Start of RECORDS TO USE

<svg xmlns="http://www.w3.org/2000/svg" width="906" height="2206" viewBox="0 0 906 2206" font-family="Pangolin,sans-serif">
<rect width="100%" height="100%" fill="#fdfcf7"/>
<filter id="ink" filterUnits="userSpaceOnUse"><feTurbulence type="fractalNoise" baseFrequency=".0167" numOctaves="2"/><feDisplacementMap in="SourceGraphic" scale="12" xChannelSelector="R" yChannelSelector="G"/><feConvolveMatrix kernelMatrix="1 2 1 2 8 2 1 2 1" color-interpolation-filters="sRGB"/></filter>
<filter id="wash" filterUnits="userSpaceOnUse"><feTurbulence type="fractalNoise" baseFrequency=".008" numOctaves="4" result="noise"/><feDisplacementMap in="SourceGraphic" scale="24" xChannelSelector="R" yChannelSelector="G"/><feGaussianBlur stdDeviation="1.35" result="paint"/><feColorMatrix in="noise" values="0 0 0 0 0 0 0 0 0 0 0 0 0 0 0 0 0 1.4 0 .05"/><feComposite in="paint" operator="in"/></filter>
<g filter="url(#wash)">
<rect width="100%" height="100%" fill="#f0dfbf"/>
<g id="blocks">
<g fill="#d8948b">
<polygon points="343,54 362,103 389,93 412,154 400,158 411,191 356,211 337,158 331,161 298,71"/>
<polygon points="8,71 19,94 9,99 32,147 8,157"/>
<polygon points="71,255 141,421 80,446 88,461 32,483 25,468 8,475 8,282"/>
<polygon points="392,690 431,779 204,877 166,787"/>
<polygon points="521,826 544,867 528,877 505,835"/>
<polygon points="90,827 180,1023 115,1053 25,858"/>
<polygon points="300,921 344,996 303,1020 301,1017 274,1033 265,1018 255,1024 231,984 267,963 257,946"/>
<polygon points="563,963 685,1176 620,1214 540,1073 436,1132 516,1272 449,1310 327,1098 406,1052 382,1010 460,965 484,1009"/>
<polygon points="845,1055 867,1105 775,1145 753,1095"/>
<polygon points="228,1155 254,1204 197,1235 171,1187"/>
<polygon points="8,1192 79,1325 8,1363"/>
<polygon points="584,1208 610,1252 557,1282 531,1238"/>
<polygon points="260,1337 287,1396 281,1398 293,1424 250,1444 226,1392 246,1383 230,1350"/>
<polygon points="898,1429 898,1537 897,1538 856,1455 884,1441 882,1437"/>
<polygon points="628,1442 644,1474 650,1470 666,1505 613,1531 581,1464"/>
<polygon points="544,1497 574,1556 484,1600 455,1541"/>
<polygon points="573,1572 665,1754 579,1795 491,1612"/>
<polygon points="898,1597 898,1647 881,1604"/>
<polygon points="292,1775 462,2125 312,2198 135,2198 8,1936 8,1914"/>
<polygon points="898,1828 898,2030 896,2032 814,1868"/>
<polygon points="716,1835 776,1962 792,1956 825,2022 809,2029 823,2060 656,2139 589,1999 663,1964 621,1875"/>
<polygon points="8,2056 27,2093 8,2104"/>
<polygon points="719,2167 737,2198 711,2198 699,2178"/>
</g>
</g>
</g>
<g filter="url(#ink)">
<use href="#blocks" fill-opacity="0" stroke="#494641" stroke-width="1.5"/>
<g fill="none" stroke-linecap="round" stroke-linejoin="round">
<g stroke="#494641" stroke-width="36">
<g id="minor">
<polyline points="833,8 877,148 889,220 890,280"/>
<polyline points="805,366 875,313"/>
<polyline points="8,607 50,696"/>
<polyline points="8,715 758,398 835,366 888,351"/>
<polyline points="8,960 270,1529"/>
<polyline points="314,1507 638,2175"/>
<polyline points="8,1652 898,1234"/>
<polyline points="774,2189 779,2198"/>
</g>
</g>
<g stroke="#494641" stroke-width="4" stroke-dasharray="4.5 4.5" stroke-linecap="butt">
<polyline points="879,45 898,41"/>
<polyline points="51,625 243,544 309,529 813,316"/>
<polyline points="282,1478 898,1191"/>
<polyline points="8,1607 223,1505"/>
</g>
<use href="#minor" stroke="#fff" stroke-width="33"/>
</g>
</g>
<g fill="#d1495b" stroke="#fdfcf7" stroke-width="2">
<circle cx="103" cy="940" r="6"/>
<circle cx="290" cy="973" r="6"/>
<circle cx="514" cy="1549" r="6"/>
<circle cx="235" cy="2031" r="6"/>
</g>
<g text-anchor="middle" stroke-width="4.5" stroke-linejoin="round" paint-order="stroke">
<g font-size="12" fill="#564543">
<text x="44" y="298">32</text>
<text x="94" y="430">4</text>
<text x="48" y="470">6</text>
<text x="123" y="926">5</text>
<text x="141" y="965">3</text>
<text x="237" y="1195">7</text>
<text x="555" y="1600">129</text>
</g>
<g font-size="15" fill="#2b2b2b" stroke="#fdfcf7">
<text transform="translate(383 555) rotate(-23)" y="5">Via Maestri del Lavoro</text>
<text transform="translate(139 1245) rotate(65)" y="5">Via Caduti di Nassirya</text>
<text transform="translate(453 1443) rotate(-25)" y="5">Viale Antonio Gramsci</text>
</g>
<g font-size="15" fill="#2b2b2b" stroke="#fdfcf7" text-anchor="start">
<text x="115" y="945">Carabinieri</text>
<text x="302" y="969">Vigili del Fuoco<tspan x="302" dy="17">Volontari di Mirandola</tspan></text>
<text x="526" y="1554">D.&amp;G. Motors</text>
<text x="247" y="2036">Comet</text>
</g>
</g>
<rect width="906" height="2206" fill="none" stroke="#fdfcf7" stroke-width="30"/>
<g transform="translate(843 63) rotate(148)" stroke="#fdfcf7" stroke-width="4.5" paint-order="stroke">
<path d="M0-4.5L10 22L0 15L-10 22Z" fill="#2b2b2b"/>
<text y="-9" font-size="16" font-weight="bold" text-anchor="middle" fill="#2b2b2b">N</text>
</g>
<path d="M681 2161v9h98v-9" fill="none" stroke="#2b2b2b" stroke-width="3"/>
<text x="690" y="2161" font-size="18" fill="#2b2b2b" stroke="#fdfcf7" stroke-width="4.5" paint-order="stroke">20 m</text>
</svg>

End of RECORDS TO USE

*HOW TO COMPLETE THIS TASK*
Print each entry precisely. Include every line.

*EXERCISE SOLUTION*
<svg xmlns="http://www.w3.org/2000/svg" width="906" height="2206" viewBox="0 0 906 2206" font-family="Pangolin,sans-serif">
<rect width="100%" height="100%" fill="#fdfcf7"/>
<filter id="ink" filterUnits="userSpaceOnUse"><feTurbulence type="fractalNoise" baseFrequency=".0167" numOctaves="2"/><feDisplacementMap in="SourceGraphic" scale="12" xChannelSelector="R" yChannelSelector="G"/><feConvolveMatrix kernelMatrix="1 2 1 2 8 2 1 2 1" color-interpolation-filters="sRGB"/></filter>
<filter id="wash" filterUnits="userSpaceOnUse"><feTurbulence type="fractalNoise" baseFrequency=".008" numOctaves="4" result="noise"/><feDisplacementMap in="SourceGraphic" scale="24" xChannelSelector="R" yChannelSelector="G"/><feGaussianBlur stdDeviation="1.35" result="paint"/><feColorMatrix in="noise" values="0 0 0 0 0 0 0 0 0 0 0 0 0 0 0 0 0 1.4 0 .05"/><feComposite in="paint" operator="in"/></filter>
<g filter="url(#wash)">
<rect width="100%" height="100%" fill="#f0dfbf"/>
<g id="blocks">
<g fill="#d8948b">
<polygon points="343,54 362,103 389,93 412,154 400,158 411,191 356,211 337,158 331,161 298,71"/>
<polygon points="8,71 19,94 9,99 32,147 8,157"/>
<polygon points="71,255 141,421 80,446 88,461 32,483 25,468 8,475 8,282"/>
<polygon points="392,690 431,779 204,877 166,787"/>
<polygon points="521,826 544,867 528,877 505,835"/>
<polygon points="90,827 180,1023 115,1053 25,858"/>
<polygon points="300,921 344,996 303,1020 301,1017 274,1033 265,1018 255,1024 231,984 267,963 257,946"/>
<polygon points="563,963 685,1176 620,1214 540,1073 436,1132 516,1272 449,1310 327,1098 406,1052 382,1010 460,965 484,1009"/>
<polygon points="845,1055 867,1105 775,1145 753,1095"/>
<polygon points="228,1155 254,1204 197,1235 171,1187"/>
<polygon points="8,1192 79,1325 8,1363"/>
<polygon points="584,1208 610,1252 557,1282 531,1238"/>
<polygon points="260,1337 287,1396 281,1398 293,1424 250,1444 226,1392 246,1383 230,1350"/>
<polygon points="898,1429 898,1537 897,1538 856,1455 884,1441 882,1437"/>
<polygon points="628,1442 644,1474 650,1470 666,1505 613,1531 581,1464"/>
<polygon points="544,1497 574,1556 484,1600 455,1541"/>
<polygon points="573,1572 665,1754 579,1795 491,1612"/>
<polygon points="898,1597 898,1647 881,1604"/>
<polygon points="292,1775 462,2125 312,2198 135,2198 8,1936 8,1914"/>
<polygon points="898,1828 898,2030 896,2032 814,1868"/>
<polygon points="716,1835 776,1962 792,1956 825,2022 809,2029 823,2060 656,2139 589,1999 663,1964 621,1875"/>
<polygon points="8,2056 27,2093 8,2104"/>
<polygon points="719,2167 737,2198 711,2198 699,2178"/>
</g>
</g>
</g>
<g filter="url(#ink)">
<use href="#blocks" fill-opacity="0" stroke="#494641" stroke-width="1.5"/>
<g fill="none" stroke-linecap="round" stroke-linejoin="round">
<g stroke="#494641" stroke-width="36">
<g id="minor">
<polyline points="833,8 877,148 889,220 890,280"/>
<polyline points="805,366 875,313"/>
<polyline points="8,607 50,696"/>
<polyline points="8,715 758,398 835,366 888,351"/>
<polyline points="8,960 270,1529"/>
<polyline points="314,1507 638,2175"/>
<polyline points="8,1652 898,1234"/>
<polyline points="774,2189 779,2198"/>
</g>
</g>
<g stroke="#494641" stroke-width="4" stroke-dasharray="4.5 4.5" stroke-linecap="butt">
<polyline points="879,45 898,41"/>
<polyline points="51,625 243,544 309,529 813,316"/>
<polyline points="282,1478 898,1191"/>
<polyline points="8,1607 223,1505"/>
</g>
<use href="#minor" stroke="#fff" stroke-width="33"/>
</g>
</g>
<g fill="#d1495b" stroke="#fdfcf7" stroke-width="2">
<circle cx="103" cy="940" r="6"/>
<circle cx="290" cy="973" r="6"/>
<circle cx="514" cy="1549" r="6"/>
<circle cx="235" cy="2031" r="6"/>
</g>
<g text-anchor="middle" stroke-width="4.5" stroke-linejoin="round" paint-order="stroke">
<g font-size="12" fill="#564543">
<text x="44" y="298">32</text>
<text x="94" y="430">4</text>
<text x="48" y="470">6</text>
<text x="123" y="926">5</text>
<text x="141" y="965">3</text>
<text x="237" y="1195">7</text>
<text x="555" y="1600">129</text>
</g>
<g font-size="15" fill="#2b2b2b" stroke="#fdfcf7">
<text transform="translate(383 555) rotate(-23)" y="5">Via Maestri del Lavoro</text>
<text transform="translate(139 1245) rotate(65)" y="5">Via Caduti di Nassirya</text>
<text transform="translate(453 1443) rotate(-25)" y="5">Viale Antonio Gramsci</text>
</g>
<g font-size="15" fill="#2b2b2b" stroke="#fdfcf7" text-anchor="start">
<text x="115" y="945">Carabinieri</text>
<text x="302" y="969">Vigili del Fuoco<tspan x="302" dy="17">Volontari di Mirandola</tspan></text>
<text x="526" y="1554">D.&amp;G. Motors</text>
<text x="247" y="2036">Comet</text>
</g>
</g>
<rect width="906" height="2206" fill="none" stroke="#fdfcf7" stroke-width="30"/>
<g transform="translate(843 63) rotate(148)" stroke="#fdfcf7" stroke-width="4.5" paint-order="stroke">
<path d="M0-4.5L10 22L0 15L-10 22Z" fill="#2b2b2b"/>
<text y="-9" font-size="16" font-weight="bold" text-anchor="middle" fill="#2b2b2b">N</text>
</g>
<path d="M681 2161v9h98v-9" fill="none" stroke="#2b2b2b" stroke-width="3"/>
<text x="690" y="2161" font-size="18" fill="#2b2b2b" stroke="#fdfcf7" stroke-width="4.5" paint-order="stroke">20 m</text>
</svg>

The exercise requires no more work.